→ Work instructions
a - According to the diary entry, where is the narrator's daughter on Saturday morning?
b - Extract the diary entry word for word from "I know the feeling." to "the front door.".

## start Passage shown

Diary of A Modern Gran | Granny Gets Broody
It’s Saturday morning. Officially, this is not one of my granny days. But my son-in-law is working and my daughter is visiting her dad. So here I am, pushing a wide-load double buggy down a narrow coastal lane from their house to ours.
“I want to go to the beach,” whines Rose, straining to get out of her straps.
I know the feeling. It’s a baking hot day and I can see the sea glistening from where we are standing. But the thought of letting my granddaughter and her little brother George race around near the water is too much. I’ve done it before. They both run in different directions which is enough to send your blood pressure off the scale.
Besides, I need to go home and make sure that my husband hasn’t taken a tumble. I’ve also got all those household jobs which I’ve been saving up for the weekend. But I’ve got a feeling that’s not going to be possible. After all, you can’t take your eyes off little ones for even a minute…
“Are you alright?” I call out as I go in the front door.
Since the op, it’s become my first question. At times it feels like having another child – one who is fiercely independent despite not being able-bodied.
“Absolutely fine,” says my husband with gritted teeth as he negotiates his way down the stairs before our eyes.
“Where are your crutches?” demands Rose.
Precisely. I was just about to ask the same question…
“Oh those,” he says airily. “I’m going to try and go without now.”
He reaches the bottom and starts to lurch from one side to another like John Wayne.
“I know,” says Rose brightly. “We can play doctors and I’ll make you better. Look!”

## end Passage shown
## start Raw records

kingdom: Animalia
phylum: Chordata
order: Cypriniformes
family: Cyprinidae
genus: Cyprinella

## end Raw records
## start Raw records

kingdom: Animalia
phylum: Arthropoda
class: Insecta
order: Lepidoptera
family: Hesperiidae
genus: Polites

## end Raw records
## start Raw records

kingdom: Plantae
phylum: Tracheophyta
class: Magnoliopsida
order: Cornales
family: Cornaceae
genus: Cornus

## end Raw records

→ Responses for each task
a - She is visiting her dad.

b -
I know the feeling. It’s a baking hot day and I can see the sea glistening from where we are standing. But the thought of letting my granddaughter and her little brother George race around near the water is too much. I’ve done it before. They both run in different directions which is enough to send your blood pressure off the scale.
Besides, I need to go home and make sure that my husband hasn’t taken a tumble. I’ve also got all those household jobs which I’ve been saving up for the weekend. But I’ve got a feeling that’s not going to be possible. After all, you can’t take your eyes off little ones for even a minute…
“Are you alright?” I call out as I go in the front door.